■ WHAT YOU NEED TO DO: When you reach the line that contains "(pancreatic) was stained" in the data below, start reproducing lines exactly, and stop after the line that contains "cells demonstrate low".

Saved data entries:
───

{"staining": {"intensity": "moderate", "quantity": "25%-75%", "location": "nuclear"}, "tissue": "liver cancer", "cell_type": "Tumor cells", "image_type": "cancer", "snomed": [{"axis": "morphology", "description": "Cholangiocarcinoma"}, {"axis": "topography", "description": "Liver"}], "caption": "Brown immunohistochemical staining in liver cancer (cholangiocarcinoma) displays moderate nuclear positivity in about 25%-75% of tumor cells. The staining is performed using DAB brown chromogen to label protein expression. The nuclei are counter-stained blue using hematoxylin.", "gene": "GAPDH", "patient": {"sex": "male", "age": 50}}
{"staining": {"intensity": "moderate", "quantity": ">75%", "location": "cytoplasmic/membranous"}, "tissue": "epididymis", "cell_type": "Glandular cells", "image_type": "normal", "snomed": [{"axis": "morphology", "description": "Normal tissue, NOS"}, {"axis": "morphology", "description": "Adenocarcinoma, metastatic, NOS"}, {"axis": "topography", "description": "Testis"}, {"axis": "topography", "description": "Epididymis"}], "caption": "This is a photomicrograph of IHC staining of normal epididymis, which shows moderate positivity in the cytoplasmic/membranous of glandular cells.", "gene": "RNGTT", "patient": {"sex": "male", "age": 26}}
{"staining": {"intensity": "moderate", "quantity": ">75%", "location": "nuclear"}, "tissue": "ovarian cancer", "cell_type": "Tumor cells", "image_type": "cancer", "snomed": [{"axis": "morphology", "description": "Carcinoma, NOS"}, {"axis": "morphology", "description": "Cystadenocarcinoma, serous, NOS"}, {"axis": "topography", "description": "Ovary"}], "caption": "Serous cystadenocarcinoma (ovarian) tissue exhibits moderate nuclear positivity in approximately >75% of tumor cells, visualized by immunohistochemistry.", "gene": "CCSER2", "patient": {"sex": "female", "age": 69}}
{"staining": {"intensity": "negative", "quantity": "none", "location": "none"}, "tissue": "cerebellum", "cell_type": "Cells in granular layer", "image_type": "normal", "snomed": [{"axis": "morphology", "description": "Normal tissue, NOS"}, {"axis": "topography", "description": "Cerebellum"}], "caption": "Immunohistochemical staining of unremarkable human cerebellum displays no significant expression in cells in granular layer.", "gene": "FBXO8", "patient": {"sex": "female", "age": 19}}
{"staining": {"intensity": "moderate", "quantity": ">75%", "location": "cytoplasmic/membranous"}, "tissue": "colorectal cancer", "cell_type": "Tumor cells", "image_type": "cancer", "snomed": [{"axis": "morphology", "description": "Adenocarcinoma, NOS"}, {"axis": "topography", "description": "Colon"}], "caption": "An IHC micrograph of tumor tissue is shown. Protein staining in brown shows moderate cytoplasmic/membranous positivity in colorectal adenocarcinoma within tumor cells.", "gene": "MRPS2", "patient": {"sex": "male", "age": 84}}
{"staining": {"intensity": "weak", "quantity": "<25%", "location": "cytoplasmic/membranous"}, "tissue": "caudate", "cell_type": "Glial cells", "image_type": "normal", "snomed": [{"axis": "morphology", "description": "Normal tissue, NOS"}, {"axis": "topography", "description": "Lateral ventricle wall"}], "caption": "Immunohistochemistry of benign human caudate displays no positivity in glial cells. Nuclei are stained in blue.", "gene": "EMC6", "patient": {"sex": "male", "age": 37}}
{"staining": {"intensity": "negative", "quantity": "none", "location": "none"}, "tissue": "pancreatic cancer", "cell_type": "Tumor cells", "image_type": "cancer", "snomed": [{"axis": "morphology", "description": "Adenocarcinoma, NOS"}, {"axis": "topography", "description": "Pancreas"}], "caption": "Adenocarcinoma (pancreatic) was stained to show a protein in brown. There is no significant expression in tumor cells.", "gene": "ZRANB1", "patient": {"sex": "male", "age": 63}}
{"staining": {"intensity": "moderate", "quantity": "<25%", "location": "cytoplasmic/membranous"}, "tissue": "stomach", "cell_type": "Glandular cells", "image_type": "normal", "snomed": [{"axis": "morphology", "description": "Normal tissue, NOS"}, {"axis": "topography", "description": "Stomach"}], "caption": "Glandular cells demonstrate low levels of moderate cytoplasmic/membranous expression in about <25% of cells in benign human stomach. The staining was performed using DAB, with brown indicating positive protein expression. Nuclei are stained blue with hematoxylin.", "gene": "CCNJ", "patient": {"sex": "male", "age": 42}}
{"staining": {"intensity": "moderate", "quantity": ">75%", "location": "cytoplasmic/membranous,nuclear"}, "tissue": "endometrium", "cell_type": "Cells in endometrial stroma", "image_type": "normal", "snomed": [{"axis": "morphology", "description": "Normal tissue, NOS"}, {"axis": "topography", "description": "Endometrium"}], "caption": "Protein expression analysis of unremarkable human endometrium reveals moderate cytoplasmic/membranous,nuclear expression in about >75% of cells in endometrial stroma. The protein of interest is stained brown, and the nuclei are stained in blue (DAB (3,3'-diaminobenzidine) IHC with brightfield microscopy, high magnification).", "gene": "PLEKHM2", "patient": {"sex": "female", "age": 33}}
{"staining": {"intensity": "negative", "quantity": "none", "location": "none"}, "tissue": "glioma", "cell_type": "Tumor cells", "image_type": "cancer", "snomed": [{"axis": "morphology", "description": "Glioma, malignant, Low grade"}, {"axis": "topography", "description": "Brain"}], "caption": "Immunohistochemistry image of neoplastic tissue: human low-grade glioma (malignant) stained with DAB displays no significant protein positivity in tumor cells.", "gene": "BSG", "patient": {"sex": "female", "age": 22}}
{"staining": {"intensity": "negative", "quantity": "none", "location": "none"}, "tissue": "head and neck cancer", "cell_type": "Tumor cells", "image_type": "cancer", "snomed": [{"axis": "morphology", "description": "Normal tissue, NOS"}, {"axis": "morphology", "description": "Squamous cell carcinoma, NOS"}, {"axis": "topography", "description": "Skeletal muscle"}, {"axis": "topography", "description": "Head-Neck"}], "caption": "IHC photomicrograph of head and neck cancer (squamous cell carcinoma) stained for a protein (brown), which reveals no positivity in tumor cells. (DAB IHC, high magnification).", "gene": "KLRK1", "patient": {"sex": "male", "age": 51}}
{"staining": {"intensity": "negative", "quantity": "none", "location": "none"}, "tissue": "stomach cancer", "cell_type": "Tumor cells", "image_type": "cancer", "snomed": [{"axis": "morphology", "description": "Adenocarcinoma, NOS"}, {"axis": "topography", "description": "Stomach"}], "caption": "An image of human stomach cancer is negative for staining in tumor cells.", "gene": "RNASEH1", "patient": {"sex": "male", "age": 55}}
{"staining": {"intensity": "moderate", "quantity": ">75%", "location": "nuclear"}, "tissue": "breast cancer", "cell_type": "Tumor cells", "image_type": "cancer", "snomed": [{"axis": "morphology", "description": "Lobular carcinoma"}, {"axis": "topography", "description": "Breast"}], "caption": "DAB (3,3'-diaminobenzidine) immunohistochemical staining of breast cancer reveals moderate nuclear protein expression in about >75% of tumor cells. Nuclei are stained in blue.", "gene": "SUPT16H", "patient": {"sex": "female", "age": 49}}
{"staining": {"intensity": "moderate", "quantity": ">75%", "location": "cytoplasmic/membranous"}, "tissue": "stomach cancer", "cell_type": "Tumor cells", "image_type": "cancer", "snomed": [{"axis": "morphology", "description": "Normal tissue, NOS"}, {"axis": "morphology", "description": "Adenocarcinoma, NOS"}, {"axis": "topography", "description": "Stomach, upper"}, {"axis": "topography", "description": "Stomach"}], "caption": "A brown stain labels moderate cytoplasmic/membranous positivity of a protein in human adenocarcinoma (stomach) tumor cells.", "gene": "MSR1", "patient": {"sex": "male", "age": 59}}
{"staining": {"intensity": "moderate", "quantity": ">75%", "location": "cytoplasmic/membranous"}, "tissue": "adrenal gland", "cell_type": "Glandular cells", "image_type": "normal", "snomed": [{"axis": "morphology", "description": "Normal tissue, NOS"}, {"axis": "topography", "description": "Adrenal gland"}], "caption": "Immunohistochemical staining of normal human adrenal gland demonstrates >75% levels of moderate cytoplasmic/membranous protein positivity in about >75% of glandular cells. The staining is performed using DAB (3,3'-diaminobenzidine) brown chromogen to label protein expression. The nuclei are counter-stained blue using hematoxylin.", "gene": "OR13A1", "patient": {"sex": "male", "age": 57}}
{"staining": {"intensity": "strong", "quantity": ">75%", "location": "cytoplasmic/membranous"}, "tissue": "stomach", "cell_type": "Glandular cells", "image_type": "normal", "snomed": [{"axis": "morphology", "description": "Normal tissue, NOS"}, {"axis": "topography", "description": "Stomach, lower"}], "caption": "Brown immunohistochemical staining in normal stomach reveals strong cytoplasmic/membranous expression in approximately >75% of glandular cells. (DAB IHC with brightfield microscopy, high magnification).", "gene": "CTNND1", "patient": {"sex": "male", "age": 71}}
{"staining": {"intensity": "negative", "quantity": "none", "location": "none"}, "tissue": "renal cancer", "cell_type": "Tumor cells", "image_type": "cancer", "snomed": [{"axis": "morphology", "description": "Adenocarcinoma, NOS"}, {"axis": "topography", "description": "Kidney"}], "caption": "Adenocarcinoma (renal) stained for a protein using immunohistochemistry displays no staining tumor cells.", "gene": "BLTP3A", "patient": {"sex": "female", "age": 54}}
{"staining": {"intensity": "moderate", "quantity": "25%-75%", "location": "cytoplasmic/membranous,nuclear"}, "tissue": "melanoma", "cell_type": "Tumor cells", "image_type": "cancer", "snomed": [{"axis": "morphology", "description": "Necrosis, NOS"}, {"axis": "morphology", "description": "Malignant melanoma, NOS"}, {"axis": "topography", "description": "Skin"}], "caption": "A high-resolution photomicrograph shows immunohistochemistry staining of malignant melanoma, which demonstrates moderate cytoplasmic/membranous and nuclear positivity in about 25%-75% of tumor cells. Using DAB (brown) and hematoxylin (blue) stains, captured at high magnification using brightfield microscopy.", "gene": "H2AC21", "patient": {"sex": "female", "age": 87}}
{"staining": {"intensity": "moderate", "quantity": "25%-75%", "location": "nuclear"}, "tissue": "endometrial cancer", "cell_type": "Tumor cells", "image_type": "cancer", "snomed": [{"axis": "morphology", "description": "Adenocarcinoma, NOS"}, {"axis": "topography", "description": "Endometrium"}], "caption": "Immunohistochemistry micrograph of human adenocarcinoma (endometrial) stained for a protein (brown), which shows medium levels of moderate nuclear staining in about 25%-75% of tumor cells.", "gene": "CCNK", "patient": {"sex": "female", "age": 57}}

───

■ SOLUTION:
{"staining": {"intensity": "negative", "quantity": "none", "location": "none"}, "tissue": "pancreatic cancer", "cell_type": "Tumor cells", "image_type": "cancer", "snomed": [{"axis": "morphology", "description": "Adenocarcinoma, NOS"}, {"axis": "topography", "description": "Pancreas"}], "caption": "Adenocarcinoma (pancreatic) was stained to show a protein in brown. There is no significant expression in tumor cells.", "gene": "ZRANB1", "patient": {"sex": "male", "age": 63}}
{"staining": {"intensity": "moderate", "quantity": "<25%", "location": "cytoplasmic/membranous"}, "tissue": "stomach", "cell_type": "Glandular cells", "image_type": "normal", "snomed": [{"axis": "morphology", "description": "Normal tissue, NOS"}, {"axis": "topography", "description": "Stomach"}], "caption": "Glandular cells demonstrate low levels of moderate cytoplasmic/membranous expression in about <25% of cells in benign human stomach. The staining was performed using DAB, with brown indicating positive protein expression. Nuclei are stained blue with hematoxylin.", "gene": "CCNJ", "patient": {"sex": "male", "age": 42}}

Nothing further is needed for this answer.